In ATP Tour, Inc., et al. v. Deutscher Tennis Bund, et al., the Supreme Court of Delaware upheld a fee-shifting provision in a non-stock corporation's bylaws, providing that unsuccessful plaintiffs in intracorporate litigation would be required to pay the fees and costs of defendants.
The court was answering a certified question from the Third Circuit, and thus was careful to note that it was only answering the question in the abstract, and that any such bylaw would have to be tested in a particular instance to determine if it was equitable. But the court agreed that the bylaw appropriately concerned the "business of the corporation, the conduct of its affairs,
and its rights or powers or the rights or powers of its stockholders, directors, officers or employees" as the DGCL requires, and therefore was within the power of the directors to adopt. The court also held that the purpose to deter litigation was not, in the abstract, "improper," such that the bylaw could be invalidated on that ground.
The court was careful to repeat that this was a "nonstock" corporation, but nothing in the opinion suggests that the outcome would be any different for a publicly-traded corporation.
I've got to admit, I'm kind of amazed, looking at it from a purely cynical perspective. Previously, in Boilermakers Local 154 Ret. Fund v. Chevron Corp., 73 A.3d 934 (Del. Ch. 2013), a Delaware Chancery court upheld forum selection provisions in the corporate bylaws of a publicly traded corporation, using a similar rationale – but it's impossible not to notice that that decision only benefitted Delaware, since it was a foregone conclusion that most corporations choosing to enact such bylaws would select Delaware as the forum.
If corporations enact fee-shifting provisions, though, that could seriously deter intracorporate litigation in general – which would not, in the long run, be particularly beneficial to Delaware.

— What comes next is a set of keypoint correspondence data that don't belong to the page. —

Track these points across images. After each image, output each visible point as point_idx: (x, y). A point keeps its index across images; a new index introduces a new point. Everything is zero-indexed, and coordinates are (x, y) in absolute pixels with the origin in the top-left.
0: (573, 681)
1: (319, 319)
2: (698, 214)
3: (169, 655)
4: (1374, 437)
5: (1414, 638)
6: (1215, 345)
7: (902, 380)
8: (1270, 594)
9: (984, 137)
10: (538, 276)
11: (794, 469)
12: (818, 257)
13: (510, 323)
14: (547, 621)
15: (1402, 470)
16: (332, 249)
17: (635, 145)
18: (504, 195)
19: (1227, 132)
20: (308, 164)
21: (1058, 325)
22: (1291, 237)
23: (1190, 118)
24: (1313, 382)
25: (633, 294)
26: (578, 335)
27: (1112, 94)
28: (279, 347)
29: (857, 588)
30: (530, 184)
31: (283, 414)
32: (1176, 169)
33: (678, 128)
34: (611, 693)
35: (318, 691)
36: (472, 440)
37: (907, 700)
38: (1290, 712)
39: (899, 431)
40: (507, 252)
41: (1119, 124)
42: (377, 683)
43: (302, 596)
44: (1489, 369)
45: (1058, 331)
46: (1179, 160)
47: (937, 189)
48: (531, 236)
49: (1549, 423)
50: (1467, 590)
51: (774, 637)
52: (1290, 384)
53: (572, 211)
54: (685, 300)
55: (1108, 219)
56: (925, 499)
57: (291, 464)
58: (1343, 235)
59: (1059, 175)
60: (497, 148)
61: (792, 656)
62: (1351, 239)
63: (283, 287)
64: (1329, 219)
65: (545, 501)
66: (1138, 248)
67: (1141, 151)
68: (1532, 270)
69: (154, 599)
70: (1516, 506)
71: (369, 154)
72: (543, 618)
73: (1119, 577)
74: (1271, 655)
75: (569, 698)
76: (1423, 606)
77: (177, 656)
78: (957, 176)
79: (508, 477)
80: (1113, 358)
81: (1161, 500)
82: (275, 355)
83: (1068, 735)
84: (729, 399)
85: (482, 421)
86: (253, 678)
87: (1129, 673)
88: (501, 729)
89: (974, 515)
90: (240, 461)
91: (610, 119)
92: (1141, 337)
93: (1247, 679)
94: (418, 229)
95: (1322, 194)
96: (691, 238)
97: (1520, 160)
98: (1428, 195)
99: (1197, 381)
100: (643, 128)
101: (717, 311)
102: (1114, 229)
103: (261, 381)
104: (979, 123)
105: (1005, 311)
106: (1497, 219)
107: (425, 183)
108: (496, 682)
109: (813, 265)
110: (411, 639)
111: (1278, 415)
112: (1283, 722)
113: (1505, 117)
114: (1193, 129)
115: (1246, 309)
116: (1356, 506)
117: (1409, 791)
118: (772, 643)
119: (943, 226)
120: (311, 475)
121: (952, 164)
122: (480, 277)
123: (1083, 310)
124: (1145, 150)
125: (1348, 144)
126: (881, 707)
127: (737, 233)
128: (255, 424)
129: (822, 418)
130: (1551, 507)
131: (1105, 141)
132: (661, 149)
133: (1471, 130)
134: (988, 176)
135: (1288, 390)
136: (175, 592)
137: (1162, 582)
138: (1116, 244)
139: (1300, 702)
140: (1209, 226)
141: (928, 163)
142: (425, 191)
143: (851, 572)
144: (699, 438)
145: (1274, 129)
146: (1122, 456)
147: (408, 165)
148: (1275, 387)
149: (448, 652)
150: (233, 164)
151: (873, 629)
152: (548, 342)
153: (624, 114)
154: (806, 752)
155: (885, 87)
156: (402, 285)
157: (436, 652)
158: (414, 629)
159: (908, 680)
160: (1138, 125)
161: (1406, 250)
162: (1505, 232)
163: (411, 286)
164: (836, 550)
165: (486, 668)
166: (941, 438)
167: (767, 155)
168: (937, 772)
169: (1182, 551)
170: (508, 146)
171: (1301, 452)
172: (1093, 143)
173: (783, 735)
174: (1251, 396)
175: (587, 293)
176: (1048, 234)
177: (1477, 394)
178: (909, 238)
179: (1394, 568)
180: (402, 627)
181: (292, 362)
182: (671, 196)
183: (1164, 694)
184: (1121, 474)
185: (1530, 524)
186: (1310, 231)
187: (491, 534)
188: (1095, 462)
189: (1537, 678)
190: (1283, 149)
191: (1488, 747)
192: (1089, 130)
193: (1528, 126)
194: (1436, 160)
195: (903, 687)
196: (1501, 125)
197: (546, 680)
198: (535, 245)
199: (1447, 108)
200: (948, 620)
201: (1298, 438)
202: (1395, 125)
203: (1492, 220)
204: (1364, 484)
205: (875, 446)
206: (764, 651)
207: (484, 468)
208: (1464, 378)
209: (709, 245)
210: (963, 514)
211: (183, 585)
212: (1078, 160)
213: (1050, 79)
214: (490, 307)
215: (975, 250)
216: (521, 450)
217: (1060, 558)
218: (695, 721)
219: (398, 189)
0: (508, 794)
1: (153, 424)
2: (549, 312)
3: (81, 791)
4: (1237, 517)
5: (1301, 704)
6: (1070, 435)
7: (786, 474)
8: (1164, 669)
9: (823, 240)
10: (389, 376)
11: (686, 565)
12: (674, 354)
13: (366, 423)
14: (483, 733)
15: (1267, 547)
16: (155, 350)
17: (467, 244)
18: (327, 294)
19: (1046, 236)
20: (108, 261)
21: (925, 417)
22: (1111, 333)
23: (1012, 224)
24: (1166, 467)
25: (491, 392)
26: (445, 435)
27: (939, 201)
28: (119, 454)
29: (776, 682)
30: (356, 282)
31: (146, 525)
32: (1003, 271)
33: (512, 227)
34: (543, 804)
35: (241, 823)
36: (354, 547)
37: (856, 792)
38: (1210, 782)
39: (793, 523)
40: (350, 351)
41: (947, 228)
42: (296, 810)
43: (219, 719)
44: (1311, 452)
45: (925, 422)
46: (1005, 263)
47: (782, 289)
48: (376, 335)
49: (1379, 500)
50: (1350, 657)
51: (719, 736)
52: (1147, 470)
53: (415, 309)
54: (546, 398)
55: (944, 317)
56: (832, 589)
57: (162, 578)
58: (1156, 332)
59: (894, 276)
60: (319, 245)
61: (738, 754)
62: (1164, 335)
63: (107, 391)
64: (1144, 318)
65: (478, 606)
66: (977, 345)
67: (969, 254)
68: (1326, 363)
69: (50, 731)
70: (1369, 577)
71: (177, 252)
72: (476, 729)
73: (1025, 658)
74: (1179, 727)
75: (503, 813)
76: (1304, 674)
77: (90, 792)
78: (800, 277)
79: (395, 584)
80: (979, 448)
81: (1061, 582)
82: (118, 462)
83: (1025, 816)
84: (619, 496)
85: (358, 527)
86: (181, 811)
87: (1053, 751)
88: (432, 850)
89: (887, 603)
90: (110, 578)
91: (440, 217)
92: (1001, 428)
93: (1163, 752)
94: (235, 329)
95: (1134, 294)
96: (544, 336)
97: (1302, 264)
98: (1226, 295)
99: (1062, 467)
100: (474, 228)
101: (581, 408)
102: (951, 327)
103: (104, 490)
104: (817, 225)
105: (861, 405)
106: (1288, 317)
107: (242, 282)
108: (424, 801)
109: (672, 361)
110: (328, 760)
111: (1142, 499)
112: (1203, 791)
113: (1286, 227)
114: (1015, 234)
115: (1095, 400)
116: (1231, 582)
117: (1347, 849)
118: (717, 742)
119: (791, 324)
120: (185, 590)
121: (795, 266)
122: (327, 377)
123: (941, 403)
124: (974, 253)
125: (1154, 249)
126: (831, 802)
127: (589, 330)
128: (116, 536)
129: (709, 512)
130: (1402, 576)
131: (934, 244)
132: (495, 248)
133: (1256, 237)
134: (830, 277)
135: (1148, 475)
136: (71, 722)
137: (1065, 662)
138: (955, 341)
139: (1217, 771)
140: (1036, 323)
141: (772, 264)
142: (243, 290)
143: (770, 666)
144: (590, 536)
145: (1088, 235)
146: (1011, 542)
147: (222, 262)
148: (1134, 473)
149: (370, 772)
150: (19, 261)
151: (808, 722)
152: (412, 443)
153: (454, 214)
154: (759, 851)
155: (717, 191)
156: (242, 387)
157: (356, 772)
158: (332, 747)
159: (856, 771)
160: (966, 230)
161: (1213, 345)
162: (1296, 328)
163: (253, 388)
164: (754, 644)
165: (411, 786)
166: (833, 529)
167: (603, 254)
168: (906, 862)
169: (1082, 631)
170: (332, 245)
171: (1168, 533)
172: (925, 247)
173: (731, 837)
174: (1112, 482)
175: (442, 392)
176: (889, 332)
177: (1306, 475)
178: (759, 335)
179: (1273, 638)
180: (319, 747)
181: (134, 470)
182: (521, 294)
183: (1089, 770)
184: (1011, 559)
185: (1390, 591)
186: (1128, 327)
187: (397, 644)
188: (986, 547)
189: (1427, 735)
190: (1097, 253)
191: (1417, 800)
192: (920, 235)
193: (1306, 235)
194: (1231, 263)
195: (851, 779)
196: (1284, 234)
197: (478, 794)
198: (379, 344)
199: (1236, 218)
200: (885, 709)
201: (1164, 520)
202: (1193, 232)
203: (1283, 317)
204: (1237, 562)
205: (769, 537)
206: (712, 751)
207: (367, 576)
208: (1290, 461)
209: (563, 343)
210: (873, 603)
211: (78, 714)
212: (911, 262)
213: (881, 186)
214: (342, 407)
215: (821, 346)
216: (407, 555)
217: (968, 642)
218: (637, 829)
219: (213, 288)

Of course, it remains to be seen how Delaware courts will treat specific instances of fee-shifting provisions in particular cases – it may ultimately set the bar so high for review of such clauses that effectively they have little application. It's also very difficult to gauge how such clauses will or should apply to class actions or to derivative claims – in those cases, the individual plaintiff bringing the lawsuit does so on behalf of all stockholders, and therefore it hardly makes sense for it to shoulder burdens properly allocable to all stockholders. But even outside of those contexts, a fee-shifting provision could be a powerful new form of antitakeover device.
But the next question is the elephant in the room – binding arbitration of shareholder disputes. Even if Delaware would otherwise be inclined to reject such clauses as a bridge too far, after permitting forum selection provisions and fee-shifting provisions, under the Federal Arbitration Act, Delaware may be required to treat arbitration clauses similarly. (A Maryland court recently held that arbitration clauses in the bylaws of a REIT were binding on all shareholders; that decision was then endorsed by a federal court in Del. County Emples. Ret. Fund v. Portnoy, 2014 U.S. Dist. LEXIS 40107 (D. Mass. Mar. 26, 2014)). And if that happens … well, there are a number of possibilities, but the most obvious would be a dramatic reduction of shareholder litigation in Delaware.